EDIT 19:11 UTC: Additional investigation will be performed to pinpoint the exact cause of the problem and measures will be added to prevent it from happening again. Sorry for the inconvenience.
The main Clever Cloud API will go under maintenance for about 30 minutes, starting at 21:00 UTC.
During these 30 minutes, some deployments may not go through. Some calls may fail.
Everything seems to have gone well. The operation was over at 21:28.
EDIT 23:15 UTC: It seems like some application creation are having issues following this change, we are investigating.
EDIT 00:10 UTC: A fix has been implemented and applications are now correctly created. Some users may have had the API answer a 200 - OK for application creation but following requests for that application would return a 404 - Not Found. Sorry for the inconvenience.
(All times UTC)
- At 20:10 one of the 4 reverse proxies on zone PAR stops responding to some requests. No internal metrics changed, no weird logs were written. The requests would just time out. The other three were still running, so the requests errors were random.
- At 20:25 it stops responding at all.
- At 20:40 our external monitoring tool alerts us. We investigate, find which reverse proxy failed, restarted it.
- At 20:43 the reverse proxy is restarted and traffic goes fine.
(All times in UTC)
16:30 we started seeing alerts about high load on the primary node. 17:00 we started getting report about the cluster being unreachable. 18:00 after checking the cluster, we decided to restart the primary node.
Data may have been lost as the node was not writing / replicating correctly. We are still waiting for the primary node to restart. The secondary does not seem to elect itself as primary.
19:30 the secondary finally got promoted as primary. We are blocking users with unfair use of the cluster. 22:45 we detect that the node we restarted failed to get back in the cluster. We decide to remove it entirely and re-create that node from scratch. 2023-03-13 10:00 the node has fully reached the "SECONDARY" state. We put it back into production.

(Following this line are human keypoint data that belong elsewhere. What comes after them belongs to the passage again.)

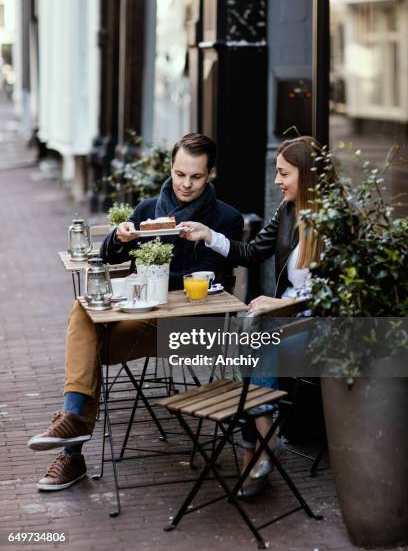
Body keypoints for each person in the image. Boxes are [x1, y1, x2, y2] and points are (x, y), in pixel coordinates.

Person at [27, 133, 243, 491]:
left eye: (196, 176)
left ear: (211, 174)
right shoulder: (147, 209)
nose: (186, 184)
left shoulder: (225, 219)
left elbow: (211, 277)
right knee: (82, 312)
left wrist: (148, 276)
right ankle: (72, 422)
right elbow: (109, 259)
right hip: (140, 321)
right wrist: (119, 238)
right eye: (179, 174)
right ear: (170, 169)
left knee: (84, 352)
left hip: (185, 330)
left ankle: (72, 445)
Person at [179, 135, 327, 498]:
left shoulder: (334, 222)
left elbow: (331, 297)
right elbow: (249, 252)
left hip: (319, 326)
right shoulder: (288, 211)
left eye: (283, 173)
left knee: (255, 338)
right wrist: (208, 235)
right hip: (284, 324)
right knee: (254, 338)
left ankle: (258, 451)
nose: (276, 180)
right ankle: (265, 441)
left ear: (306, 176)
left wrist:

Measures have been taken to prevent future unfair use from users.
(All times in UTC)
11:30 Our main API keeps stopping to respond. We are investigating it. This impacts the following, in an irregular fashion:
clever sshmay not succeed- Some deployments may not go through
Applications should keep running, but some monitoring deployments may fail.
12:55 The API seems to have stabilized. The database seems to have had a huge load. We are investigating the queries responsible for that load and try to improve them.
We are currently investigating network issues on our Paris zone.
EDIT 17:15 UTC: The issue is now resolved. A part of our infrastructure in Paris couldn't access some public DNS servers anymore, leading to multiple DNS queries failing. An upstream network provider made a change that fixed the problem around 16:52 UTC.